Thread: complex custom aggregate function
Hi all, I have a table like: value int, quarter timestamp I need an aggregate function that gives back the maximum "value" using this algorithm: AVG of the first hour (first 4 quarters) (AVG0) same as above, but 1 quarter later (AVG1) .... same as above, but n quarters later (AVGn) result: the quarter where AVGn was MAX. Example: quarter value AVGn 2008-01-01 00:00 10 2008-01-01 00:15 15 2008-01-01 00:30 5 2008-01-01 00:45 20 -> 12.5 ((10+15+5+20)/4) 2008-01-01 01:15 2 -> 21 ((15+5+20+2)/4) 2008-01-01 01:30 30 -> 14.25 ((5+20+2+30)/4)) the result should be ('2008-01-01 00:15', 21) It would be very easy if the input to the custom aggregate function was ordered (because I would keep 4 internal counters), but I guess there's no way of "forcing" the ordering of the input to the function, right? So I have to cache all the (quarter,value) couples and give back a result at the end, right?
Scara Maccai <m_lists@yahoo.it> writes: > It would be very easy if the input to the custom aggregate function was > ordered (because I would keep 4 internal counters), but I guess there's > no way of "forcing" the ordering of the input to the function, right? You can with a subquery. Something like SELECT agg(foo) from (SELECT foo ORDER BY bar) However that will produce one record per grouping. From what I read of your description you want to produce one record per input record.

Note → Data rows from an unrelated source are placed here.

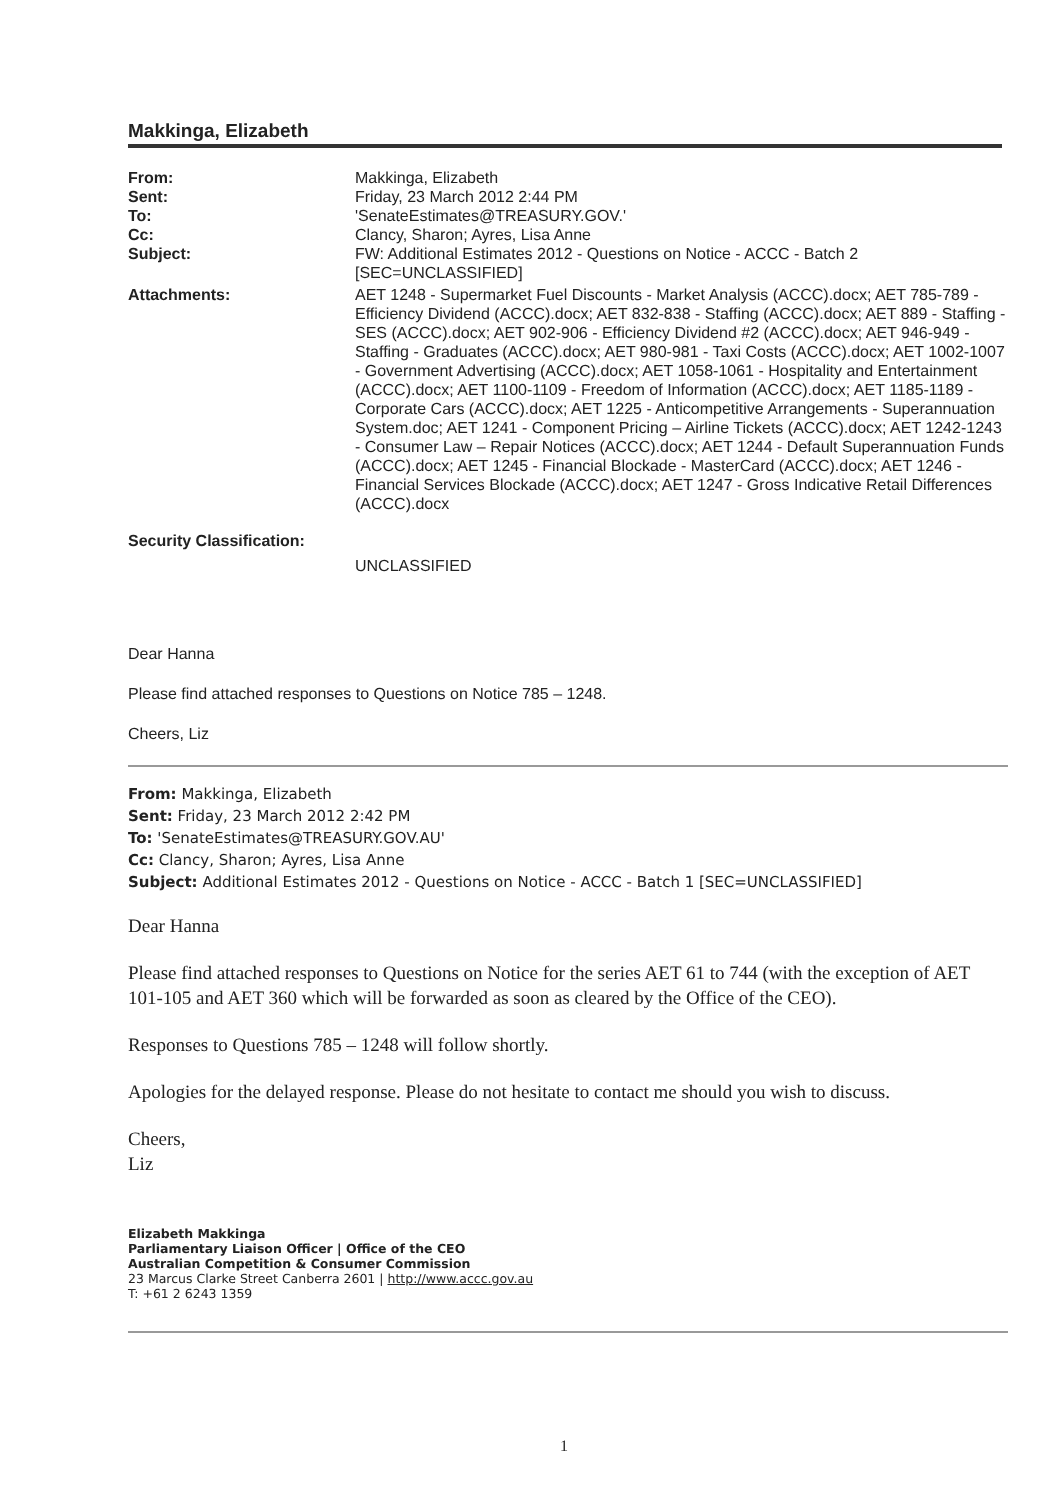Makkinga, Elizabeth
From: Makkinga, Elizabeth
Sent: Friday, 23 March 2012 2:44 PM
To: 'SenateEstimates@TREASURY.GOV.'
Cc: Clancy, Sharon; Ayres, Lisa Anne
Subject: FW: Additional Estimates 2012 - Questions on Notice - ACCC - Batch 2 [SEC=UNCLASSIFIED]
Attachments: AET 1248 - Supermarket Fuel Discounts - Market Analysis (ACCC).docx; AET 785-789 - Efficiency Dividend (ACCC).docx; AET 832-838 - Staffing (ACCC).docx; AET 889 - Staffing - SES (ACCC).docx; AET 902-906 - Efficiency Dividend #2 (ACCC).docx; AET 946-949 - Staffing - Graduates (ACCC).docx; AET 980-981 - Taxi Costs (ACCC).docx; AET 1002-1007 - Government Advertising (ACCC).docx; AET 1058-1061 - Hospitality and Entertainment (ACCC).docx; AET 1100-1109 - Freedom of Information (ACCC).docx; AET 1185-1189 - Corporate Cars (ACCC).docx; AET 1225 - Anticompetitive Arrangements - Superannuation System.doc; AET 1241 - Component Pricing – Airline Tickets (ACCC).docx; AET 1242-1243 - Consumer Law – Repair Notices (ACCC).docx; AET 1244 - Default Superannuation Funds (ACCC).docx; AET 1245 - Financial Blockade - MasterCard (ACCC).docx; AET 1246 - Financial Services Blockade (ACCC).docx; AET 1247 - Gross Indicative Retail Differences (ACCC).docx
Security Classification:
UNCLASSIFIED
Dear Hanna
Please find attached responses to Questions on Notice 785 – 1248.
Cheers, Liz
From: Makkinga, Elizabeth
Sent: Friday, 23 March 2012 2:42 PM
To: 'SenateEstimates@TREASURY.GOV.AU'
Cc: Clancy, Sharon; Ayres, Lisa Anne
Subject: Additional Estimates 2012 - Questions on Notice - ACCC - Batch 1 [SEC=UNCLASSIFIED]
Dear Hanna
Please find attached responses to Questions on Notice for the series AET 61 to 744 (with the exception of AET 101-105 and AET 360 which will be forwarded as soon as cleared by the Office of the CEO).
Responses to Questions 785 – 1248 will follow shortly.
Apologies for the delayed response. Please do not hesitate to contact me should you wish to discuss.
Cheers,
Liz
Elizabeth Makkinga
Parliamentary Liaison Officer | Office of the CEO
Australian Competition & Consumer Commission
23 Marcus Clarke Street Canberra 2601 | http://www.accc.gov.au
T: +61 2 6243 1359
1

There isn't any efficient way to do that in current Postgres releases -- you would have to have a subquery which executed for every record and retrieved the set of data to aggregate. 8.4 Will have OLAP Window functions which can implement things like moving averages. -- Gregory Stark EnterpriseDB http://www.enterprisedb.com Get trained by Bruce Momjian - ask me about EnterpriseDB's PostgreSQL training!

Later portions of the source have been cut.